Advertising and marketing would probably be the main reasons now. For those who self-publish, they'll have to raise awareness of their novel themselves. Sure, most of the advertising dollars get spent on the big name authors, but still... mid-list authors are getting shoved out by the industry already, amirite? ;)

 

Also if you're a big named author they'll organise book tours for you, set you up in hotels, get you an aide. EDIT: Also editing. Sure Publishing Houses have been substantially decreasing their editing departments in recent times, and a lot of authors get their work independently edited before sending it to a publishing house, but they still help edit your novel (if it's something they'll want published and it comes to them in decent condition.)

 

Also hardcovers used to be (probably still is) a luxury item. It's for the collector. People purchasing a hardcover novel isn't one who cares about savings.

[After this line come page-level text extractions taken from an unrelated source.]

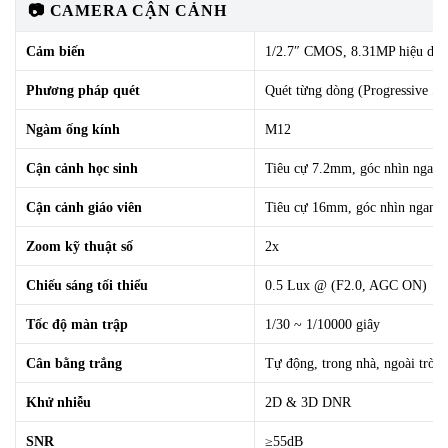
📷 CAMERA CẬN CẢNH
Cảm biến
1/2.7″ CMOS, 8.31MP hiệu dụ
Phương pháp quét
Quét từng dòng (Progressive Sc
Ngàm ống kính
M12
Cận cảnh học sinh
Tiêu cự 7.2mm, góc nhìn ngang
Cận cảnh giáo viên
Tiêu cự 16mm, góc nhìn ngang
Zoom kỹ thuật số
2x
Chiếu sáng tối thiểu
0.5 Lux @ (F2.0, AGC ON)
Tốc độ màn trập
1/30 ~ 1/10000 giây
Cân bằng trắng
Tự động, trong nhà, ngoài trời,
Khử nhiễu
2D & 3D DNR
SNR
≥55dB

Interestingly enough, the cost of hardcovers from about the 1970s have risen with inflation (approximately) but the cost of mass paperbacks have risen at about 3-4 times inflation, so there's a case to be made that it's the buyers of mass paperbacks who may be getting ripped off :P

 

That being said, I don't find hardcovers to be as sturdily made as in the past. They're only held together by gum, and the sheer weight of the novel will sometimes mean that the novel won't last, and they really should. Trade paperbacks are the way to go imo. Elegant, not too heavy, a quality spine, nice sized words. Custom binding is also something  to look into, because they're so pretty.